[Dab Kinzer by William O. Stoddard]@TWC D-Link book
Dab Kinzer

CHAPTER IV
7/11

"How'll I get to the city ?" The railway man was not in the best of humors; and he answered, a little groutily, "Well, young man, I don't suppose the city could get along without you over night.

The junction with the main road is only two miles ahead, and if you're a good walker you may catch a train there." Some of the other passengers, none of whom were much more than "badly shaken up," or down, had made the same discovery; and in a few minutes more there was a long, straggling procession of uncomfortable people, marching by the side of the railway-track, in the hot sun.

They were nearly all of them making unkind remarks about pigs, and the faculty they had of not getting out of the way.
The conductor was right, however; and nearly all of them managed to walk the two miles to the junction in time to go in on the other train.
Ford Foster was among the first to arrive, and he was likely to reach home in season, in spite of the pig and his outrageous conduct.
As for his danger, he had hardly thought of that; and he again and again declared to himself that he would not have missed so important an adventure for any thing he could think of.
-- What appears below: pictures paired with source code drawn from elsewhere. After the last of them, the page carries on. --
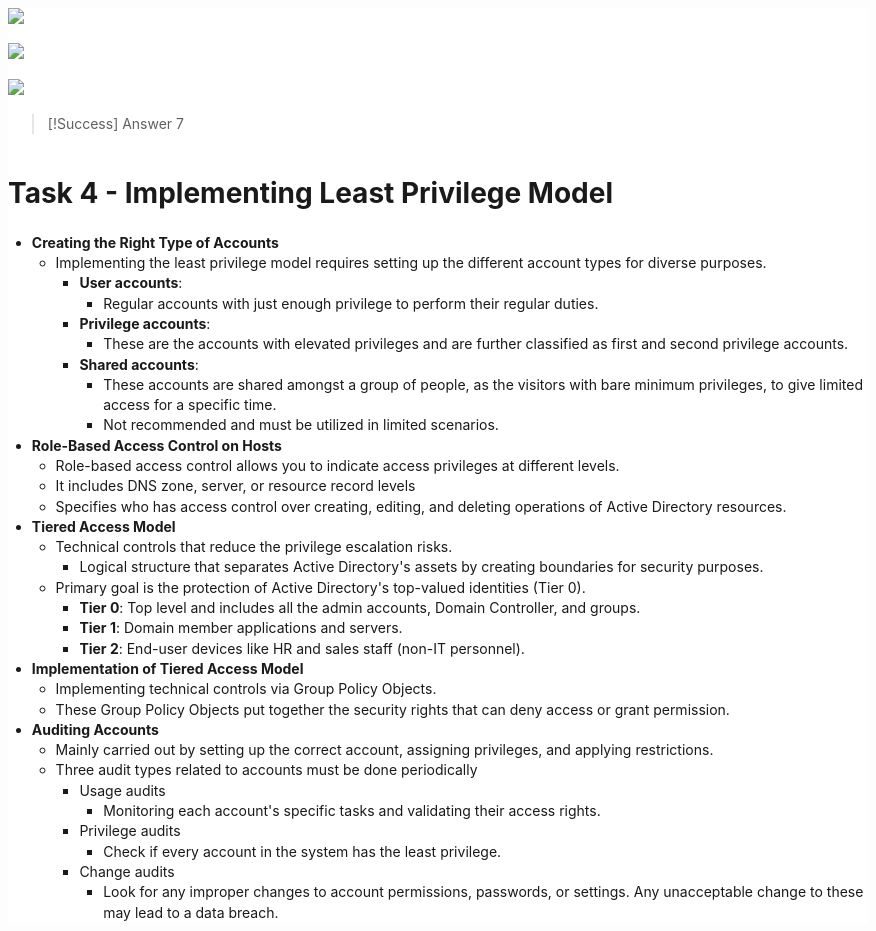 ![](/img/user/TryHackMe/THM_Images/d03b2185b970294219a5b2c27cd0ad12.png)

![](/img/user/TryHackMe/THM_Images/9d16f81fcb5c2d2427cb133d2912aabb.png)

![](/img/user/TryHackMe/THM_Images/5cd3fb4aa60c8bc3a23ced869587bc40.png)

> [!Success] Answer
> 7

# Task 4 - Implementing Least Privilege Model

- **Creating the Right Type of Accounts**  
	- Implementing the least privilege model requires setting up the different account types for diverse purposes. 
		- **User accounts**: 
			- Regular accounts with just enough privilege to perform their regular duties.
		- **Privilege accounts**: 
			- These are the accounts with elevated privileges and are further classified as first and second privilege accounts. 
		- **Shared accounts**: 
			- These accounts are shared amongst a group of people, as the visitors with bare minimum privileges, to give limited access for a specific time. 
			- Not recommended and must be utilized in limited scenarios. 
- **Role-Based Access Control on Hosts**
	- Role-based access control allows you to indicate access privileges at different levels. 
	- It includes DNS zone, server, or resource record levels 
	- Specifies who has access control over creating, editing, and deleting operations of Active Directory resources. 
- **Tiered Access Model**
	- Technical controls that reduce the privilege escalation risks. 
		- Logical structure that separates Active Directory's assets by creating boundaries for security purposes. 
	- Primary goal is the protection of Active Directory's top-valued identities (Tier 0). 
		- **Tier 0**: Top level and includes all the admin accounts, Domain Controller, and groups.
		- **Tier 1**: Domain member applications and servers. 
		- **Tier 2**: End-user devices like HR and sales staff (non-IT personnel).
- **Implementation of Tiered Access Model** 
	- Implementing technical controls via Group Policy Objects. 
	- These Group Policy Objects put together the security rights that can deny access or grant permission.
- **Auditing Accounts** 
	- Mainly carried out by setting up the correct account, assigning privileges, and applying restrictions. 
	- Three audit types related to accounts must be done periodically
		- Usage audits 
			- Monitoring each account's specific tasks and validating their access rights. 
		- Privilege audits 
			- Check if every account in the system has the least privilege.
		- Change audits 
			- Look for any improper changes to account permissions, passwords, or settings. Any unacceptable change to these may lead to a data breach.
It almost sounded once or twice as if he took to himself no small amount of personal credit, not to say glory, for having been in so remarkable an accident, and come out of it so well.
Ford's return, when he should make it, was to take him to a great, pompous, stylish, crowded "up-town boarding-house," in one of the fashionable streets of the great city.

There was no wonder at all that wise people should wish to get out of such a place in such hot weather.
Still it was the sort of home Ford Foster had been acquainted with all his life; and it was partly owing to that, that he had become so prematurely "knowing." He knew too much, in fact, and was only too well aware of it.